In the meantime, many of the laid-off Pet Pantry workers are wondering how they will make next week's bills, said Carol Thomas, a 70-year-old cancer survivor who was laid off today.

"I have a wonderful son who is taking me back to New York," she said. "But my heart is breaking for these people.

"So many of the young girls have one or two babies and no one to support them. My friend Donna is in her late 60s," she said. "Where will she get a job? Some of these kids don't have food money for this week."

Founded in 1996, Pet Pantry sells pet food through telemarketing, with franchises in 25 states.

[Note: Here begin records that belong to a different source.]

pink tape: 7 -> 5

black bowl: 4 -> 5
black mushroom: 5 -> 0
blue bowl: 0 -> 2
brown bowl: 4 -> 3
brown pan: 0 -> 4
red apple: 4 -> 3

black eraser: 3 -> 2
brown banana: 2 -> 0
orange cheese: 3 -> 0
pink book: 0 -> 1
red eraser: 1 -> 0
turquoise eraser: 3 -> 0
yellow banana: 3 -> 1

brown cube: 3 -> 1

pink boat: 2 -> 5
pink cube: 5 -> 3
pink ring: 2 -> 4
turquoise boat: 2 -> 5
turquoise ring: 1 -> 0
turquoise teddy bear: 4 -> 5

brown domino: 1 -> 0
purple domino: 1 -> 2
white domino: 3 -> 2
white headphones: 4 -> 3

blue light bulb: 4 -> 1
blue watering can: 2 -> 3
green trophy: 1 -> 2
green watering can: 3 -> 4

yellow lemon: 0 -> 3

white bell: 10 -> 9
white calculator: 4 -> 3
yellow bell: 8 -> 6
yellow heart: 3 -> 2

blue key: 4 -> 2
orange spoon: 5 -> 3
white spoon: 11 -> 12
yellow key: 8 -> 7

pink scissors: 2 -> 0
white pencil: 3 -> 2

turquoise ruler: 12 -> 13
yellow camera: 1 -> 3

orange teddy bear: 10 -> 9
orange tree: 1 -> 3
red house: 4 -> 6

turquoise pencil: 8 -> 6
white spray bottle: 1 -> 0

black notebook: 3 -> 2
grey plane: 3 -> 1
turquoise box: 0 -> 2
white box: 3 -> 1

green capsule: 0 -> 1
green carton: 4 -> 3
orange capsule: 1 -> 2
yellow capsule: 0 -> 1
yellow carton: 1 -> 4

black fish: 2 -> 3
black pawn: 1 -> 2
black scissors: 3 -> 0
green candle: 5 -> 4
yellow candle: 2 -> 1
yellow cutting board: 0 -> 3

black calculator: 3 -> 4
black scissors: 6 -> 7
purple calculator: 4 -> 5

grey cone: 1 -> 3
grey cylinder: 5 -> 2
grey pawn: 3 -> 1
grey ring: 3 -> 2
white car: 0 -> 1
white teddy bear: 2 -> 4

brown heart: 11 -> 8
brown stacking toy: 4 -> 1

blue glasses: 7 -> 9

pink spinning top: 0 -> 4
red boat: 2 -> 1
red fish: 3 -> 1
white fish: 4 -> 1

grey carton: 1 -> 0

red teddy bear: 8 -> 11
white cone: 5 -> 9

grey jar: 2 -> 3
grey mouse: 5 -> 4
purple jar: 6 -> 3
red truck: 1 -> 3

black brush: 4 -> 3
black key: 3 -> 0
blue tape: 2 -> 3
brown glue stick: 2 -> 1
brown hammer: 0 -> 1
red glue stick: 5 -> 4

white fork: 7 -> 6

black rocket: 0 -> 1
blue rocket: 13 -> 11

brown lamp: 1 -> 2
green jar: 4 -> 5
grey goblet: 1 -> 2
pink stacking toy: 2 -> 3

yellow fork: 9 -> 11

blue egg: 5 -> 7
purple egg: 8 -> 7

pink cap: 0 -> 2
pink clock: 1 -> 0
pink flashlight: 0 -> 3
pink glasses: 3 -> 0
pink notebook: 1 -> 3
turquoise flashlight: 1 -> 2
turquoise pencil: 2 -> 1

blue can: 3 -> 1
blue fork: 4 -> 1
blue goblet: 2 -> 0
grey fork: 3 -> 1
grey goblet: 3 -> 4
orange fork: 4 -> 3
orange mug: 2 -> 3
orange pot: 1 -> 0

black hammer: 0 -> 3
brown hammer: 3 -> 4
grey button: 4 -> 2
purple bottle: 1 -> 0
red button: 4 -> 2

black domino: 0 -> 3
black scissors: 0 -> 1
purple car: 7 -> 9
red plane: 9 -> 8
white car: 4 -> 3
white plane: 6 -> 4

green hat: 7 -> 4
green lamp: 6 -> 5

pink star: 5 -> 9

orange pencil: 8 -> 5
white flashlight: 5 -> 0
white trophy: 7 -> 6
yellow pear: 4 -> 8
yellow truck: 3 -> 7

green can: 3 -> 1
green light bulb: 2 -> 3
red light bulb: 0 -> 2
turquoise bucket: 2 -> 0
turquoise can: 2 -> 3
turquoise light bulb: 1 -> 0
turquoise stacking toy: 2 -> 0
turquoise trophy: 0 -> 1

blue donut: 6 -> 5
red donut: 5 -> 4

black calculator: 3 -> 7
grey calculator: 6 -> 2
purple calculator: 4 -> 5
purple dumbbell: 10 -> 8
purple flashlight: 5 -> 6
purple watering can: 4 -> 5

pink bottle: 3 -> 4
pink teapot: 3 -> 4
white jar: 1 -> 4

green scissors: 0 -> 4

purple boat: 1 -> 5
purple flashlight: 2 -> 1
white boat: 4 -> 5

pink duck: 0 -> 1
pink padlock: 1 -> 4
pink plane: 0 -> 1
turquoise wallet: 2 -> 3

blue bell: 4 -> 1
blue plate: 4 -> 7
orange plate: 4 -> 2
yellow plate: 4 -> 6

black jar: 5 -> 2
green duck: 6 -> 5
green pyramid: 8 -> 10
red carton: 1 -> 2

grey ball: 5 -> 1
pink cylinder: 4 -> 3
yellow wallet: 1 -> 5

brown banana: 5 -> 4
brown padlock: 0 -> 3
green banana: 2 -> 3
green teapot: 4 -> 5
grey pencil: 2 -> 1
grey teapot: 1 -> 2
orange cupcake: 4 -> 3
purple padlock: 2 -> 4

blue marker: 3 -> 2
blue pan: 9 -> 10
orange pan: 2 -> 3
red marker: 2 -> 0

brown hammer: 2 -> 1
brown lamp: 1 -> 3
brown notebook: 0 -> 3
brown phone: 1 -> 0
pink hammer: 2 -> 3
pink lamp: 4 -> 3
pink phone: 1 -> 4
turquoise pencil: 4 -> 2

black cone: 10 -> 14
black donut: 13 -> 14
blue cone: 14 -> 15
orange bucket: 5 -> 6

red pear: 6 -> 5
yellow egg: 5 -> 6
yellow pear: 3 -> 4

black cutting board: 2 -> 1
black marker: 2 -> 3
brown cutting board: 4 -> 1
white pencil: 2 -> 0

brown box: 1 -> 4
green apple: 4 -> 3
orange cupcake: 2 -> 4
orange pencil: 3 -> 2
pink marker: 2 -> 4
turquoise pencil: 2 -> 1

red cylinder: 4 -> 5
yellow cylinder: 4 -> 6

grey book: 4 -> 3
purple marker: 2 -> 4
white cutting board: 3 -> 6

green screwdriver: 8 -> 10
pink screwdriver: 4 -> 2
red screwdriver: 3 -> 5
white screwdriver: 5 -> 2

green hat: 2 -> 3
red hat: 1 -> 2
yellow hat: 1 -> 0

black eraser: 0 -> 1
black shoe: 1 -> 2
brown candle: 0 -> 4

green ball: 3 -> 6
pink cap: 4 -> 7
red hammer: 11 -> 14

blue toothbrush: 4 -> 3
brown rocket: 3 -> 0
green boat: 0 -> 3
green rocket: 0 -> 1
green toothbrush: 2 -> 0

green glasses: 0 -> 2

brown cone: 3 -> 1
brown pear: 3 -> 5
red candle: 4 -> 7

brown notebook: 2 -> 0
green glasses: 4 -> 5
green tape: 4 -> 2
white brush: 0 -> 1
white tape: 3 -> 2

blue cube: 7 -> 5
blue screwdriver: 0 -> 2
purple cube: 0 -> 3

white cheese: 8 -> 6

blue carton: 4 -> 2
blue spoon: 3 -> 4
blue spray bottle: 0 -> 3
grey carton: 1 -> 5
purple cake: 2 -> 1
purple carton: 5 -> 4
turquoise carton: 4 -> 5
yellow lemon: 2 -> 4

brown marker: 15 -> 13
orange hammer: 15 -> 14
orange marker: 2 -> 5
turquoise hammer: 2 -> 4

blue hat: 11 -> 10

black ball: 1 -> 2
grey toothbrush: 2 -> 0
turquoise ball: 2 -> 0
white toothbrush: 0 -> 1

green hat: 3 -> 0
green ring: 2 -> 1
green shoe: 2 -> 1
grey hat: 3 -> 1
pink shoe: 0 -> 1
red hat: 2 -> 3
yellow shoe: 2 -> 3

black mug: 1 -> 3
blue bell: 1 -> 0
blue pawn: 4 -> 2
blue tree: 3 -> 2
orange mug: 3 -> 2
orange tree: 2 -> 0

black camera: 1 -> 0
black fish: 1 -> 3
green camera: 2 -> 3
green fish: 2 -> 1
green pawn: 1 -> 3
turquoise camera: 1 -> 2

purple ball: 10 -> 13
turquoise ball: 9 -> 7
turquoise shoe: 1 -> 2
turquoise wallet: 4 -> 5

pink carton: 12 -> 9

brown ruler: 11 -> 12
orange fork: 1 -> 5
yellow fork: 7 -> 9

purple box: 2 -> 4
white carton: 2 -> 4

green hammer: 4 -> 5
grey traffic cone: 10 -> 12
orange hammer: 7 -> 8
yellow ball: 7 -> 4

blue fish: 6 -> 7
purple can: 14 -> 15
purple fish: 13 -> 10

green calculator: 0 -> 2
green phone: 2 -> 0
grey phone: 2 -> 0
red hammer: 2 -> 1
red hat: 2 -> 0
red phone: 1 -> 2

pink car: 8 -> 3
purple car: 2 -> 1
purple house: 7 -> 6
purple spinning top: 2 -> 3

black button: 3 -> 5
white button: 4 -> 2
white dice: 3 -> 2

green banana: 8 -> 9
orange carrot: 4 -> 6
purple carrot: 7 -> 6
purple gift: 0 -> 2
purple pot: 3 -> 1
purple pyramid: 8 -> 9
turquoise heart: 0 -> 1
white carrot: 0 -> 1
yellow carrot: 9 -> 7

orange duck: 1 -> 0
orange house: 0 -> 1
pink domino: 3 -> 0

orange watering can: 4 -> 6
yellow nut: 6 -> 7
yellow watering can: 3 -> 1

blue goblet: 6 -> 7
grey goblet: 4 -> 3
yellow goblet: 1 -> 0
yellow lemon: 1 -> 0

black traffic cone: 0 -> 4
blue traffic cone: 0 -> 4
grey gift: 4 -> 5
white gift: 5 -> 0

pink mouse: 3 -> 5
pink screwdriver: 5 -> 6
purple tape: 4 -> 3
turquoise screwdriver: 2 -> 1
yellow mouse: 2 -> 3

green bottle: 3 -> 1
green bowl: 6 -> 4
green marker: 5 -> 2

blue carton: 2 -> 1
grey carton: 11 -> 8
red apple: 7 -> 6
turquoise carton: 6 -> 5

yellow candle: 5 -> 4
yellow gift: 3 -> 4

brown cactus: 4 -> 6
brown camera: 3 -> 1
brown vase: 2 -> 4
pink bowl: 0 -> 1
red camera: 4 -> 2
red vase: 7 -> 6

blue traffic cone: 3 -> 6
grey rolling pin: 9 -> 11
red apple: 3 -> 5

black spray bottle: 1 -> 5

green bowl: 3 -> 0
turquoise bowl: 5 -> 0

Company president Don Lockman did not return phone calls Tuesday, but a press release said the companies' call center division is being relocated overseas.

"Over the past several years, there has been a landslide of adverse legislation passed regarding U.S.-based companies with call center operations, both in 30-plus state legislative bodies as well as at the federal level," he said. "The net result is that it has fostered a variety of cumbersome compliance issues, like 'no-call lists' and other restrictions, thereby forcing companies like ours to absorb dramatically increased costs of operations and either relocate, cease operations, or charge higher fees. It is most unfortunate that, in a critical time of rising unemployment and economic uncertainty in the U.S., companies like ours must resort to this, to remain viable."

Dupre said Lockman took a trip to the Philippines four months ago and suspects he has known about the move since then.

"They took their business to the Philippines because it's cheaper," she said.